_Required work:_ Report each line of the records where "your" occurs.

* * * * *

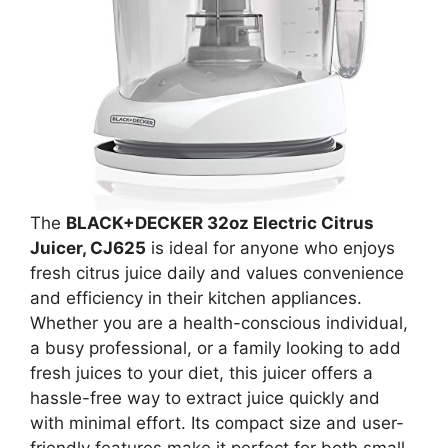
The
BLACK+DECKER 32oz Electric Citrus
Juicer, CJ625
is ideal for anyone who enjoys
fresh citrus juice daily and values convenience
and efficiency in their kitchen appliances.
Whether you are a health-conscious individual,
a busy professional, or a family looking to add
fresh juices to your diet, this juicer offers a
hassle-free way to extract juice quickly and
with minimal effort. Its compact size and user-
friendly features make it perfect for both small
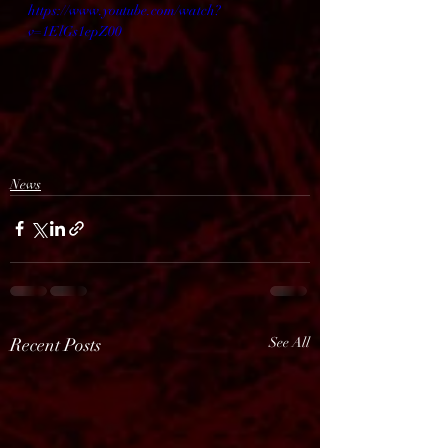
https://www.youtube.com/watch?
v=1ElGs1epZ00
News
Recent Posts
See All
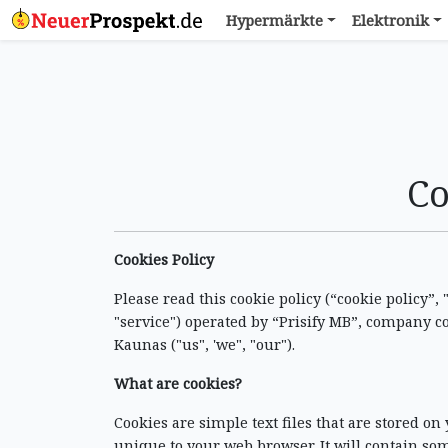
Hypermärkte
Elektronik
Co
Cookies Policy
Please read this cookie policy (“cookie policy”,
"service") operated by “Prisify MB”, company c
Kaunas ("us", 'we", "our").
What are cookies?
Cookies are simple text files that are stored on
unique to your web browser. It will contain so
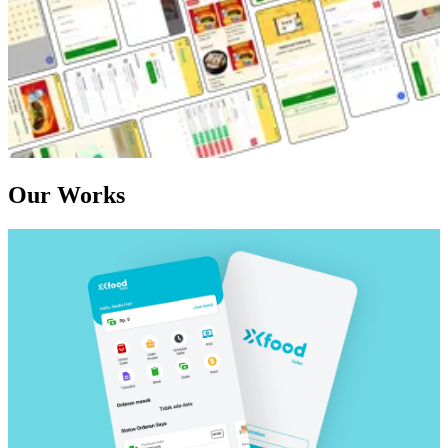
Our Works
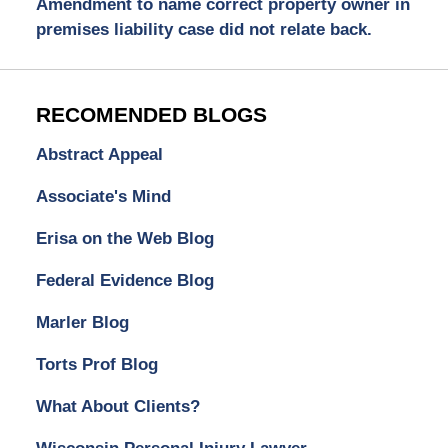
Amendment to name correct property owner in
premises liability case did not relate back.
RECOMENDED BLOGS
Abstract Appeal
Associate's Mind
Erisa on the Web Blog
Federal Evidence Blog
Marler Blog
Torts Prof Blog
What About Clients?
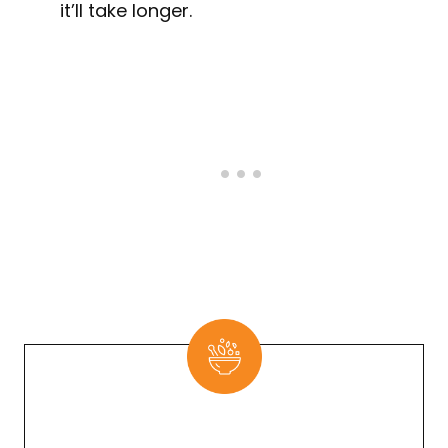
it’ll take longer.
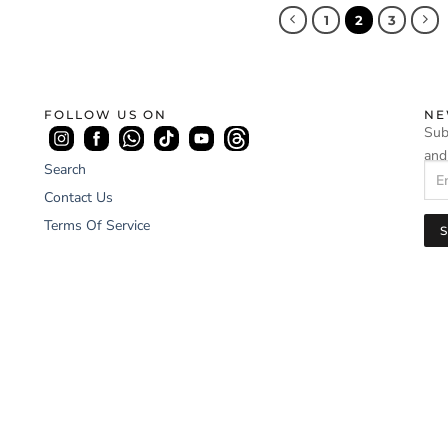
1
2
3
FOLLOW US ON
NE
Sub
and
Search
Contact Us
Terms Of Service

* * * * *

_The answer:_
fresh juices to your diet, this juicer offers a
unique to your web browser. It will contain so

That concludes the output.